■ **Task to complete**: If a line in the entries below includes the string "round", copy it out.

[Items from a data source]
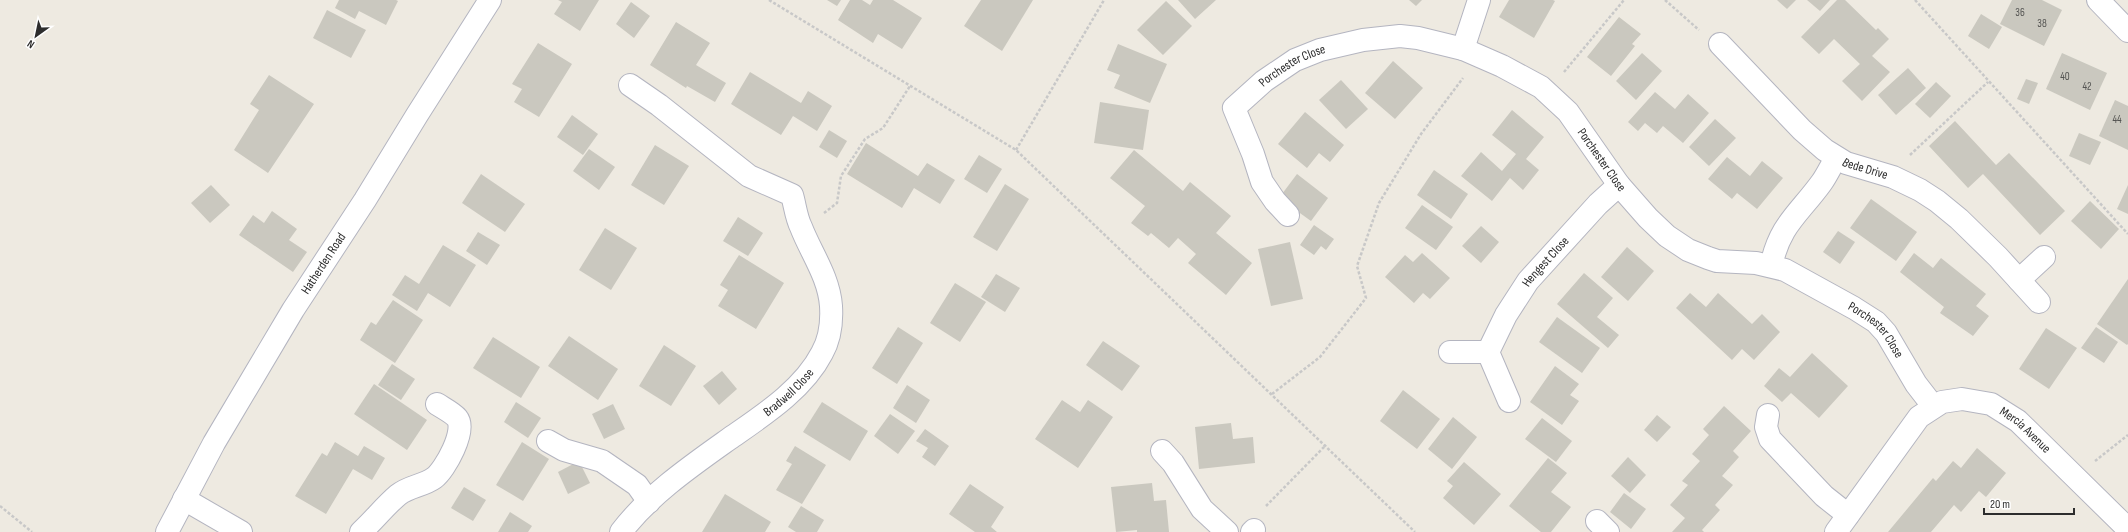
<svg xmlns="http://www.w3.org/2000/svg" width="2128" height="532" viewBox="0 0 2128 532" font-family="'Sofia Sans Condensed',sans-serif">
	<rect width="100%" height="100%" fill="#eeeae1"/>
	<g fill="#cac8bf">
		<polygon points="339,0 396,0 398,1 386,25 359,11 355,19 335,8"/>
		<polygon points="558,0 599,0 580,31 554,14 562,2"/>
		<polygon points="827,0 841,0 837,6"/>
		<polygon points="850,0 862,0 870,5 873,0 893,0 922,18 902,49 878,34 873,43 838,20"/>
		<polygon points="981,0 1033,0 1002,51 964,26"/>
		<polygon points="1178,0 1216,0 1195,19"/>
		<polygon points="1409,0 1422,0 1416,6"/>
		<polygon points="1509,0 1553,0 1555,1 1534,38 1499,17"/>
		<polygon points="1777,0 1796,0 1787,9"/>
		<polygon points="1807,0 1830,0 1820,11"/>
		<polygon points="1837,0 1845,0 1876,30 1878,28 1889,39 1872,56 1890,72 1862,101 1842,81 1860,64 1834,39 1819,54 1801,37"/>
		<polygon points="2012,0 2042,0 2062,10 2044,46 2000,24"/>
		<polygon points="1166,1 1192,26 1163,55 1137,30"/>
		<polygon points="631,2 650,16 634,38 616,24"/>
		<polygon points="327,10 366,30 351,58 313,38"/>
		<polygon points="1981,14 2002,27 1989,49 1968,36"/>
		<polygon points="1619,17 1641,34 1632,44 1635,46 1611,76 1587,57"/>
		<polygon points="676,22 710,43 696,65 726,83 715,102 687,86 686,88 650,65"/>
		<polygon points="538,43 572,64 539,117 514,102 522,89 512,84"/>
		<polygon points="1118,44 1167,64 1150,103 1114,88 1120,75 1107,70"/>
		<polygon points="1642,53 1662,71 1636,100 1616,81"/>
		<polygon points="2062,53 2107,73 2090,110 2046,89"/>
		<polygon points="1393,61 1423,88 1395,119 1365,93"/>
		<polygon points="1908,68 1926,88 1896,115 1878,95"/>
		<polygon points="750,72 801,103 808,91 832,106 817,131 793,116 781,135 731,104"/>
		<polygon points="269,75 314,104 268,173 234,150 259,110 250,104"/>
		<polygon points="2026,79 2038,83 2029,104 2017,99"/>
		<polygon points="1341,80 1368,109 1346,129 1319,100"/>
		<polygon points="1936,82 1951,96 1930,118 1915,104"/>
		<polygon points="1655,92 1675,109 1688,94 1709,113 1683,143 1663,126 1657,133 1645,123 1638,131 1628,122"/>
		<polygon points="2115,100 2128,106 2128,150 2099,136"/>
		<polygon points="1100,102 1149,110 1143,150 1094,143"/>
		<polygon points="1512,110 1544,137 1526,159 1539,170 1523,190 1510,178 1492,201 1461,176 1481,152 1502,171 1516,154 1492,135"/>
		<polygon points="1305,112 1344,145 1330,162 1319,153 1307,168 1278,144"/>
		<polygon points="572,115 598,134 583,155 557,137"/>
		<polygon points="1715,119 1736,138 1709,166 1689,147"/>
		<polygon points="1955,121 1996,165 2009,153 2065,211 2040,235 1983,174 1968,188 1929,146"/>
		<polygon points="829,130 847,141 837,158 819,147"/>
		<polygon points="2079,133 2101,142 2090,165 2069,156"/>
		<polygon points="866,143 918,176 927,163 955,180 940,204 914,188 902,208 847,174"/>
		<polygon points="655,145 689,166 664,205 631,185"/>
		<polygon points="589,149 615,167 599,190 573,171"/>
		<polygon points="1134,150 1183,191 1190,182 1231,216 1216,233 1252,263 1226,295 1188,263 1196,254 1178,238 1169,248 1151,233 1148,236 1131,223 1145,206 1110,178"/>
		<polygon points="979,155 1002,169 987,193 964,179"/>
		<polygon points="1727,157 1750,176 1762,161 1783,178 1757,209 1737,193 1732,199 1708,179"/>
		<polygon points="1434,170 1468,194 1451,219 1417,195"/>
		<polygon points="481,174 525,204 505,232 462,203"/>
		<polygon points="1297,174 1328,198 1311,221 1279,198"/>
		<polygon points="1005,184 1029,199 997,251 973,237"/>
		<polygon points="211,185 230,205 210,223 191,203"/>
		<polygon points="2128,185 2128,214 2117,209"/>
		<polygon points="1871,199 1917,232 1896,261 1850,228"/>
		<polygon points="2090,201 2119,229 2101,249 2071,221"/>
		<polygon points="1422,205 1453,227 1436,250 1405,228"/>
		<polygon points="272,211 297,229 289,240 307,252 293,272 239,235 253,215 264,223"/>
		<polygon points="738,217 763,233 748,256 723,241"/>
		<polygon points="1314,225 1334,239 1326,250 1321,246 1314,255 1300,245"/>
		<polygon points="1481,226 1499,242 1481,263 1462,246"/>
		<polygon points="605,228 637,248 611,290 579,270"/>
		<polygon points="1838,231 1855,242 1840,264 1823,252"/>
		<polygon points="478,232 500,245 487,265 466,251"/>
		<polygon points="1290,242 1303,299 1271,306 1258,249"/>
		<polygon points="443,245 476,265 450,307 428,293 417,311 392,295 405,275 419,284"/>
		<polygon points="1627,247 1654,271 1628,301 1601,277"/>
		<polygon points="1422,253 1450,278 1430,299 1423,293 1414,303 1385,277 1405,255 1413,262"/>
		<polygon points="1914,253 1933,268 1941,258 1986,294 1976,306 1989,316 1973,336 1940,313 1944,307 1900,272"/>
		<polygon points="739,255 784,283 756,329 718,306 728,290 720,285"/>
		<polygon points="1584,273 1613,298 1597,317 1619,335 1608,348 1557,304"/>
		<polygon points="996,274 1020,288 1005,312 981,297"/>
		<polygon points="2128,279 2128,344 2127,345 2097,324"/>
		<polygon points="955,283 986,302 960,342 930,323"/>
		<polygon points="1690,293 1706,307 1718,293 1752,324 1762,314 1780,332 1754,360 1742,349 1732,360 1676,308"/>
		<polygon points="393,300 423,320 395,363 360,340 371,322 376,325"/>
		<polygon points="1557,317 1600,348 1582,373 1539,342"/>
		<polygon points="898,327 923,343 897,384 872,368"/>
		<polygon points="2096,327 2118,342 2104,363 2081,348"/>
		<polygon points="2046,328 2077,348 2049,389 2019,369"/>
		<polygon points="569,336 618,369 598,400 548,366"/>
		<polygon points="493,337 540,367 521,398 473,368"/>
		<polygon points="1103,341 1140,366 1122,391 1086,365"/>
		<polygon points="664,345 696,366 671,406 639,386"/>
		<polygon points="1812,353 1848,386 1819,418 1791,393 1782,402 1764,386 1779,368 1790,377"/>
		<polygon points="392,364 415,379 401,400 378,385"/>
		<polygon points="1555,366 1579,384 1570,395 1579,401 1562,425 1530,402"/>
		<polygon points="722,371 737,389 719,405 703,386"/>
		<polygon points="374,384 427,420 407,450 354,414"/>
		<polygon points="907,385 930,400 916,423 893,408"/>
		<polygon points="1403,390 1440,419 1417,449 1380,421"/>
		<polygon points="1062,400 1080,412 1088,400 1113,417 1078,468 1035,439"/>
		<polygon points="516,402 541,418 528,438 504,422"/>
		<polygon points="822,402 868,431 850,461 803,432"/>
		<polygon points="613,404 625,429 604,439 592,414"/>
		<polygon points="1724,406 1751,431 1733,451 1739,457 1722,476 1733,485 1715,505 1720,510 1702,530 1704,532 1672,532 1685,518 1670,505 1688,485 1682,481 1700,461 1692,454 1709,435 1703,429"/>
		<polygon points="890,414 915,431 898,454 874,436"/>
		<polygon points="1657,415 1671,427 1657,442 1644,430"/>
		<polygon points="1453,417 1477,437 1452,469 1428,449"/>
		<polygon points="1542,418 1572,441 1556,462 1525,439"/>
		<polygon points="1231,423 1233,439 1253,437 1255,463 1199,469 1195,427"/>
		<polygon points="925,429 949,446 935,466 922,457 928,448 916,441"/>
		<polygon points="335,442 358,456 364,446 385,458 372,480 353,469 326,514 295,496 322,453 327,456"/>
		<polygon points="522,442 549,459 523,501 496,485"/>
		<polygon points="795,446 826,465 802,504 776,490 792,464 786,461"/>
		<polygon points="1977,448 2006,473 1986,497 1979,491 1961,512 1954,505 1931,532 1888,532 1933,478 1936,481 1953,461 1961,468"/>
		<polygon points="1628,457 1646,475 1630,493 1611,476"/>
		<polygon points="1548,458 1567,473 1551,492 1571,507 1551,532 1541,532 1509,506"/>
		<polygon points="579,461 590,483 568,494 558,472"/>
		<polygon points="1464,462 1501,494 1474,525 1443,498 1453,486 1447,481"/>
		<polygon points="1152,483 1154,501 1166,500 1169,532 1137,532 1137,530 1116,532 1111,487"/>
		<polygon points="970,484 1004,507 991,527 997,532 975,532 949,514"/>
		<polygon points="464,487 486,500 473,521 451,508"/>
		<polygon points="1624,493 1646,509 1631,529 1610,512"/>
		<polygon points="725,494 771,522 765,532 702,532"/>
		<polygon points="801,506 824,520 817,532 796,532 788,527"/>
		<polygon points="510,512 532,526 528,532 498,532"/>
	</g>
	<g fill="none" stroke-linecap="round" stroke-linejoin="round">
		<defs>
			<g id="minor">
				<polyline points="2098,0 2128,31"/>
				<path id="s1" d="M 1720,44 L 1802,130 L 1825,150 L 1846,163 L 1893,177 L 1920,190 L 1937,201 L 1959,219 L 1998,257 L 2039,302"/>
				<polyline points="1463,49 1479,0"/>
				<path id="s2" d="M 1288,215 L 1275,201 L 1262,182 L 1253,154 L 1234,108 L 1264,81 L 1295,60 L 1320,50 L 1363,40 L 1400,36 L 1418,38 L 1463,49 L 1502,66 L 1541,87 L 1568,112 L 1619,185 L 1648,218 L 1667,236 L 1688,250 L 1708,258 L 1717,261 L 1756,263 L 1785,270 L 1854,308 L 1876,322 L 1886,333 L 1916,384 L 1933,406"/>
				<path d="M 1771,266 C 1780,224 1799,214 1822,182 C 1827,175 1831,166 1836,158"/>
				<polyline points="2019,280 2044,257"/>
				<polyline points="1450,352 1488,352"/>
				<path id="s3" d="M 1509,401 L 1488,352 L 1506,315 L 1528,281 L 1598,204 L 1619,185"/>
				<polyline points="1768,415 1766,427 1770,439 1824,496 1848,515"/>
				<polyline points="548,441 564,450 602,461 637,485 649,502"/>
				<polyline points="1162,451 1173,463 1202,509 1227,532"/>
				<polyline points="184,499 241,532"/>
				<polyline points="1597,521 1608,532"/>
				<path id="s4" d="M 167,532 L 214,443 L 293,310 L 365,200 L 417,115 L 490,0"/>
				<path d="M 361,532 C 374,520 385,506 398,495 C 409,486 423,486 434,478 C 445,470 467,430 457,418 C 453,413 443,408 437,404"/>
				<path id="s5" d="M 621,532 C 649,495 691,466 729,439 C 762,416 803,390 822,353 C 830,339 832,322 831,306 C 829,277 811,253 801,227 C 796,217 795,205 792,195 L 749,176 L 659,105 L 630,85"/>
				<polyline points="1252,532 1254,530"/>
				<path id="s6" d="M 1836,532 L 1919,417 L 1942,402 L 1962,399 L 1991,404 L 2018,421 L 2128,529"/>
			</g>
		</defs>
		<use href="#minor" stroke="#b4b5c0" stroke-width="24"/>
		<g stroke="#c8c8c8" stroke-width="2.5" stroke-dasharray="3 2" stroke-linecap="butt">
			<polyline points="769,0 1016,150 1415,532"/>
			<polyline points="1665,0 1699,30"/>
			<polyline points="1915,0 2128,234"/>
			<polyline points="1564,72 1624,0"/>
			<polyline points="1016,150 1104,0"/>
			<polyline points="1910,155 1988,82"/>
			<polyline points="824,213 837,203 841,176 865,139 883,128 910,86"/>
			<polyline points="1272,394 1320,357 1366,298 1357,266 1379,203 1421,134 1463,78"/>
			<polyline points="2095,461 2128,435"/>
			<polyline points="0,506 32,532"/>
			<polyline points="1266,506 1326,445"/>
		</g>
		<use href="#minor" stroke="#fff" stroke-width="22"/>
	</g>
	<g text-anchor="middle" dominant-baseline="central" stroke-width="3" stroke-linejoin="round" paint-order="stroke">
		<g font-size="11" fill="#545452">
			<text x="2020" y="12">36</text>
			<text x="2042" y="23">38</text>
			<text x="2065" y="76">40</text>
			<text x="2087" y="86">42</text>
			<text x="2117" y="119">44</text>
		</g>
		<g font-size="13" fill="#2d2d2d" stroke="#fff">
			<text stroke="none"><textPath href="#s2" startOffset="194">Porchester Close</textPath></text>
			<text stroke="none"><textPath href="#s2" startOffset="554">Porchester Close</textPath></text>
			<text stroke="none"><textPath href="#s1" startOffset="194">Bede Drive</textPath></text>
			<text stroke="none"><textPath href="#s3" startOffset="161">Hengest Close</textPath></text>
			<text stroke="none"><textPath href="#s4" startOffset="311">Hatherden Road</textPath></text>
			<text stroke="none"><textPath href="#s2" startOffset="890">Porchester Close</textPath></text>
			<text stroke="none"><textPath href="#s5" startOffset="219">Bradwell Close</textPath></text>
			<text stroke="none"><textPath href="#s6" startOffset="262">Mercia Avenue</textPath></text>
		</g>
	</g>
	<g transform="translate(36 36) rotate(213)" stroke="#ffffff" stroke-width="3" paint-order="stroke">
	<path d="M0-3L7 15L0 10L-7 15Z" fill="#2d2d2d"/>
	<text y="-6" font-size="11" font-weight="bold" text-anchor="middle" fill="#2d2d2d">N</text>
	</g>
	<path d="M1984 508v6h90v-6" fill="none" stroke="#2d2d2d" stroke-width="2"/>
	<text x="1990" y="508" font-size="12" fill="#2d2d2d" stroke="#ffffff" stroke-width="3" paint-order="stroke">20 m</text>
</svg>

■ **Finished task**:
	<g fill="none" stroke-linecap="round" stroke-linejoin="round">
	<g text-anchor="middle" dominant-baseline="central" stroke-width="3" stroke-linejoin="round" paint-order="stroke">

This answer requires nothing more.